As I wrote a while ago
My sister worries that her children are growing up in a world in which we're "on" all the time - always reachable by cell phone or IM or Blackberry or whatever new cool tool comes along - and in which we cannot distinguish between the personal and the public.I worry that it's more than that: that growing up on-line and in a virtual community will create problems for us in terms of face-to-face interactions.
When Doug comments "Aren't kids discovering themselves and their places in the virtual world?", he's right. They are. But what about their place in the real world? If you're used to communicating via SMS or IM or e-mail, it may be difficult to actually hold a conversation. If you're used to letting it all hang out on your blog/MySpace/Xanga page, you may not realize that some people don't want all that information about you and your life. If you make friends with people far away and in different time zones, you may not be capable of having a real relationship with someone nearby.

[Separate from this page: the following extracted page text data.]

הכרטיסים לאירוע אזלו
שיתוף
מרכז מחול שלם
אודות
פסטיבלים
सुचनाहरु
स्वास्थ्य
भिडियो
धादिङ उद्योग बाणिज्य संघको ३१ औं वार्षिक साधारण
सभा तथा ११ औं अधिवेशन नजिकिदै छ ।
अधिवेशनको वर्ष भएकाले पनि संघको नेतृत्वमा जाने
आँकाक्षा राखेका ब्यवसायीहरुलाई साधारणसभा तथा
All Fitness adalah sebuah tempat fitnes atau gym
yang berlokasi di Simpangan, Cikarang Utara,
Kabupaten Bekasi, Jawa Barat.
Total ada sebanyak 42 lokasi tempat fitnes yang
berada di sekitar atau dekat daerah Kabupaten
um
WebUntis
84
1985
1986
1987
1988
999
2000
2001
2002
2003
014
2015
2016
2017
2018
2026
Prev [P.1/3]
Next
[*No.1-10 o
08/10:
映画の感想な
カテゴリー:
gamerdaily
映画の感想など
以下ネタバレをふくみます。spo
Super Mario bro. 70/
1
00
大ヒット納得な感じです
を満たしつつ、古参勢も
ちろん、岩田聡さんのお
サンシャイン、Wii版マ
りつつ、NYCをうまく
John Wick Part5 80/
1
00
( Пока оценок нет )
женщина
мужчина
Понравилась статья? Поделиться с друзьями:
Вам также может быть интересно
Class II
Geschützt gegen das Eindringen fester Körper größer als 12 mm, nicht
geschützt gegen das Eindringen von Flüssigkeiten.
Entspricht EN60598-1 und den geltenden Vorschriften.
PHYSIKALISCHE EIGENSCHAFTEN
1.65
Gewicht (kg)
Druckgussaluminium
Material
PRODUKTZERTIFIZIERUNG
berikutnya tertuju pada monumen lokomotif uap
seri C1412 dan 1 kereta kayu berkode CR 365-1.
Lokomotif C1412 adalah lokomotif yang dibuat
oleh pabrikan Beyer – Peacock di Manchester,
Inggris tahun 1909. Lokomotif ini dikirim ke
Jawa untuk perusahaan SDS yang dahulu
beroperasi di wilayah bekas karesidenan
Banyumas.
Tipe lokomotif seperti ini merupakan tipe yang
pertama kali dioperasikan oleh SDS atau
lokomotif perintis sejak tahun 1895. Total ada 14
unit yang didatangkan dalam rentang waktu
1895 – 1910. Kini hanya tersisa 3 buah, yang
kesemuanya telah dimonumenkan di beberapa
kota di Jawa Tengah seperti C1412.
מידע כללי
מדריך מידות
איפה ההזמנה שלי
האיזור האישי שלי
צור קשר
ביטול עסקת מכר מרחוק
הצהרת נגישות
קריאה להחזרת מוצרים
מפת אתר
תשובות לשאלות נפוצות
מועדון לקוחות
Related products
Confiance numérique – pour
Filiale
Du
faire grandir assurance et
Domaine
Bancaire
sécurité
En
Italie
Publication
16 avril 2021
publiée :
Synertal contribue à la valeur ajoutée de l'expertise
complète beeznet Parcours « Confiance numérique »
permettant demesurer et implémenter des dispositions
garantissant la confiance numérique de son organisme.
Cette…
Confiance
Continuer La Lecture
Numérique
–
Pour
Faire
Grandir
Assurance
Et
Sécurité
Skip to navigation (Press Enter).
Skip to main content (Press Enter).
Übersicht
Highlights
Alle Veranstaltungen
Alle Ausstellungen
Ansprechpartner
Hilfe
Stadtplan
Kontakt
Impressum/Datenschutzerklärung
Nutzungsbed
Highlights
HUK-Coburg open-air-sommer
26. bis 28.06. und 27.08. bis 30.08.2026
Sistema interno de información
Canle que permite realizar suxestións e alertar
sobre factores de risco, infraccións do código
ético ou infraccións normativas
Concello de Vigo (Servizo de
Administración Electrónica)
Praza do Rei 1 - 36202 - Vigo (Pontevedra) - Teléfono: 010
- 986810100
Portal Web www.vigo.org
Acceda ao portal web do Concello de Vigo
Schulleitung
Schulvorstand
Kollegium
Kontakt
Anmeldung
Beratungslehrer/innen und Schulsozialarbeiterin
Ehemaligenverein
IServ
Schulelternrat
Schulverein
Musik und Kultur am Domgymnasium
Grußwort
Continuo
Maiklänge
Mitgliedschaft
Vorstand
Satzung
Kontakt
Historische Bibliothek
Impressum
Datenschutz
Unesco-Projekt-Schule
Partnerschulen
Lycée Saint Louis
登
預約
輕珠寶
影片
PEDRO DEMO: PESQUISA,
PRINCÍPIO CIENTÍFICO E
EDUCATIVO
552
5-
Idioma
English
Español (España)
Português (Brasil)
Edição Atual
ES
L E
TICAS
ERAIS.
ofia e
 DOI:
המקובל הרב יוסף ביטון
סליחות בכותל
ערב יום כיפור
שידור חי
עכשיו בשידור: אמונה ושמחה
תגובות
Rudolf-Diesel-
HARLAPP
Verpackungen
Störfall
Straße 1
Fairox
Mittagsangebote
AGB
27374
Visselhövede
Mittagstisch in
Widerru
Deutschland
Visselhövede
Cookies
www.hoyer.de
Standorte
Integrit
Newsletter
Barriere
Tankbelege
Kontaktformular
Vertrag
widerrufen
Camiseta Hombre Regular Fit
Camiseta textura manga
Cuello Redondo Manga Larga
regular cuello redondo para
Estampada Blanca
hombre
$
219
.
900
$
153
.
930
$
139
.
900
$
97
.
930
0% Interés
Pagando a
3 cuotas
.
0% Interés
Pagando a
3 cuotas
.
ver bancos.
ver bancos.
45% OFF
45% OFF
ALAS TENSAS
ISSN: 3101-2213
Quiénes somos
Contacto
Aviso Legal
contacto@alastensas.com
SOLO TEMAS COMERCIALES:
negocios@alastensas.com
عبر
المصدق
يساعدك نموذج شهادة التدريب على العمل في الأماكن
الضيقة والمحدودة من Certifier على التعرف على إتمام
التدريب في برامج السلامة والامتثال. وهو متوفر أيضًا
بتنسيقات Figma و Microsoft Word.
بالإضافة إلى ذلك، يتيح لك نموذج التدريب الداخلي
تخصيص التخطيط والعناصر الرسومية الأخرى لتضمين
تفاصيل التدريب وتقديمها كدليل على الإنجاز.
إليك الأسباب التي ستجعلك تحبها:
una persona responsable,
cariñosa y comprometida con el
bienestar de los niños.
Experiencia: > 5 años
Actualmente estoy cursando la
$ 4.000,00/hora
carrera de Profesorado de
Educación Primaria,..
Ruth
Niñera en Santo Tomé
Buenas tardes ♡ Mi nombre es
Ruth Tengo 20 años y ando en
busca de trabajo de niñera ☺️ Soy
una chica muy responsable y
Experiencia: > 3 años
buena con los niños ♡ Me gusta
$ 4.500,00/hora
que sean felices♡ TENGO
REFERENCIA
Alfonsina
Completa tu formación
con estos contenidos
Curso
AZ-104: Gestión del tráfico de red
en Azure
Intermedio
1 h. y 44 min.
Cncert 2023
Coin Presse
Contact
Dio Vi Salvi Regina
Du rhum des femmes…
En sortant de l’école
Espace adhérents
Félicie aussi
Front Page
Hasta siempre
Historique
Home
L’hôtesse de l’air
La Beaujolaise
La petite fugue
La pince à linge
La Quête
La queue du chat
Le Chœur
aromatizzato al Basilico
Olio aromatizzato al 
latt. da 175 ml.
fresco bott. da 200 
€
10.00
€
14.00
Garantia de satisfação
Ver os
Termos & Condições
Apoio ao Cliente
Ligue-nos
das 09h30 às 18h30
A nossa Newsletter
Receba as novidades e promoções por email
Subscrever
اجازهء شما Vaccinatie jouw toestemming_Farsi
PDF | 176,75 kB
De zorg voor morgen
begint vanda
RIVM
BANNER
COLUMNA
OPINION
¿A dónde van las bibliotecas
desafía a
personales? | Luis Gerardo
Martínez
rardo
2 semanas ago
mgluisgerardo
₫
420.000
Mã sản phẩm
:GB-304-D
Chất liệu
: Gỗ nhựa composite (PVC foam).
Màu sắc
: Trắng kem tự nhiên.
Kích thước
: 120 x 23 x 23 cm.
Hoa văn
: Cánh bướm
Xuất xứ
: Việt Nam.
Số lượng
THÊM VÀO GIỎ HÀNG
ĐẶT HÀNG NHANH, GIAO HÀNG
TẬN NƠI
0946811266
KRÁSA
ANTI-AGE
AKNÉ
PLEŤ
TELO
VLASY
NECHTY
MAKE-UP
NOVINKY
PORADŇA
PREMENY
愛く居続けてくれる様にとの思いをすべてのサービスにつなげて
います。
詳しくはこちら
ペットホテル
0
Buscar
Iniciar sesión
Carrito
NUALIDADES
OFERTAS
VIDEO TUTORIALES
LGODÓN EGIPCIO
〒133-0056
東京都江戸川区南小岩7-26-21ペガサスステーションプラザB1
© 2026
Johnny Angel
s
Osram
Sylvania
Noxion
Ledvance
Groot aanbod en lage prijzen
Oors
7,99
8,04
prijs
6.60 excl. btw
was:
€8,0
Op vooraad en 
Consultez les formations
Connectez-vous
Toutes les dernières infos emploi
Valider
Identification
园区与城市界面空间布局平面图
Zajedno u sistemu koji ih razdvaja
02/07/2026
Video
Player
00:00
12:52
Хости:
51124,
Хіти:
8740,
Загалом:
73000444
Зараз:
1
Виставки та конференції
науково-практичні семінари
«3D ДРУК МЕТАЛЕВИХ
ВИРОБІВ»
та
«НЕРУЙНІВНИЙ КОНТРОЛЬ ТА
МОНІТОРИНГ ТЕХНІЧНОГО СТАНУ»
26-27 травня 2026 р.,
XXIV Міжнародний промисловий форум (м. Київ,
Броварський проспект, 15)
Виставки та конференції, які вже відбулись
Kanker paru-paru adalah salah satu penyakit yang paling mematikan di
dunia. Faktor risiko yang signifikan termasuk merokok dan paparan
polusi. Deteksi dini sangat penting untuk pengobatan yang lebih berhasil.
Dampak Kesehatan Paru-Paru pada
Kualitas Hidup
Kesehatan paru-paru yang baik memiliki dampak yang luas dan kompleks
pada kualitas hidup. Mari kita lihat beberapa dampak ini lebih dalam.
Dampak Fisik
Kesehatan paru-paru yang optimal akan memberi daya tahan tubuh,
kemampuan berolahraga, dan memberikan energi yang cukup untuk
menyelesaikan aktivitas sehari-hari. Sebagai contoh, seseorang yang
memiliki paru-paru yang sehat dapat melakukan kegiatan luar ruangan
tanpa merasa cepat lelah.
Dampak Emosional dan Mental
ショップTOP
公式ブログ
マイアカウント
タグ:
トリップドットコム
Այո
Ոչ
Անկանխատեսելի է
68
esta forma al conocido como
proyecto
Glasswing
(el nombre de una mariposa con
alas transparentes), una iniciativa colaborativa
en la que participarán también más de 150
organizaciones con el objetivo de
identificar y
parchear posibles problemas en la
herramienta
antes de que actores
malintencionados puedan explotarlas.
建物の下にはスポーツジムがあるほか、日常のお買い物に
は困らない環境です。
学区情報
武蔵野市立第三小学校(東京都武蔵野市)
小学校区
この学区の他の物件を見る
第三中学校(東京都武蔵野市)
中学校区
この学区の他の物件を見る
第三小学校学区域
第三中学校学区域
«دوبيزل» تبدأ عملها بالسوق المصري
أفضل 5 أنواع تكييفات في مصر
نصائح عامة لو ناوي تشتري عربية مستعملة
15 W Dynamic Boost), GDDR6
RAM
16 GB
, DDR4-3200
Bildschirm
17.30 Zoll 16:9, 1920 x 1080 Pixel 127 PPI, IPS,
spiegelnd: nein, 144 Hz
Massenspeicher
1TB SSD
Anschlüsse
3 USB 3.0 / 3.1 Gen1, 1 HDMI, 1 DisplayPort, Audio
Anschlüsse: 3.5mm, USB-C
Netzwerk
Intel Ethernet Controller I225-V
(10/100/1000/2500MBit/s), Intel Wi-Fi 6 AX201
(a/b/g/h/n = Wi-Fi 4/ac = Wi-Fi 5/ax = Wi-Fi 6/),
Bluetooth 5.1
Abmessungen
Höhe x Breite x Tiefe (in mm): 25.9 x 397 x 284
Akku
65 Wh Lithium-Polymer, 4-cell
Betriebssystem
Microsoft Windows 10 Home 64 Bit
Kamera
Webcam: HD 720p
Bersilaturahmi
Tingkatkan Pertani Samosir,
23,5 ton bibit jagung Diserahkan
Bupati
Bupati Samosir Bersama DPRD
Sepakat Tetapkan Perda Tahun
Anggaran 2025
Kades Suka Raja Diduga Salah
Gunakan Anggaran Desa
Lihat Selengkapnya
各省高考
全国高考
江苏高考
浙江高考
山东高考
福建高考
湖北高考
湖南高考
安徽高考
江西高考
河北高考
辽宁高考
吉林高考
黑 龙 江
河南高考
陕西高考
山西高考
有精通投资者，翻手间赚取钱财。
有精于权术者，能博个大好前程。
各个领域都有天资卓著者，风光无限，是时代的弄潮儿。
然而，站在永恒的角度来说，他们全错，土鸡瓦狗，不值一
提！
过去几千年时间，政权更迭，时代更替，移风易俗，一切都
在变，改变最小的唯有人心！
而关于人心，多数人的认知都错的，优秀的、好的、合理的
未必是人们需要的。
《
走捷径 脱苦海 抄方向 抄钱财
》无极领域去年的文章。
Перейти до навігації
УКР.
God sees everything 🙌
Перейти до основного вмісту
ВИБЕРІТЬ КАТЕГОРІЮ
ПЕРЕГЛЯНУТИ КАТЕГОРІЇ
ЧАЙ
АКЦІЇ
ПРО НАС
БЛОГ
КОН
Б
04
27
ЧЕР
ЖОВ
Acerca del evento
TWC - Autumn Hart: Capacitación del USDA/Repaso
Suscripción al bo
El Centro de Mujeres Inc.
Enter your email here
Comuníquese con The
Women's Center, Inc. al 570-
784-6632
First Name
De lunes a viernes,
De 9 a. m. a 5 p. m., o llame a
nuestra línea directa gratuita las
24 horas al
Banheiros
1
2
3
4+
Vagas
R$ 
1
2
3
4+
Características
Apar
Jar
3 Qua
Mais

I'm not saying that this is, in fact, the case with all children, every where. But it is something to worry about. Playing kickball and house with friends taught me to share and be a team player. Sitting in front of my computer playing Everquest may teach life lessons, but not the same ones. Not to mention the difference in calories expended, gross motor skills learned, etc..
I belong to an on-line readers community, and I've recently started blogging on a readers blog. That's me, bloviating alone and if someone reads, great. If someone comments, better. But let's not pretend that these on-line communities take the place of the personal touch, the intimate exchange. I much prefer the book discussions I have with my friends: I can see the excitement when I mention that I've read the latest ____ and I can hear the disappointment when that book doesn't grab them. Our brains do the "hypertext" links from Pratchett to Peake to Dickens. In real time, with real people.
Can a virtual life really take the place of that?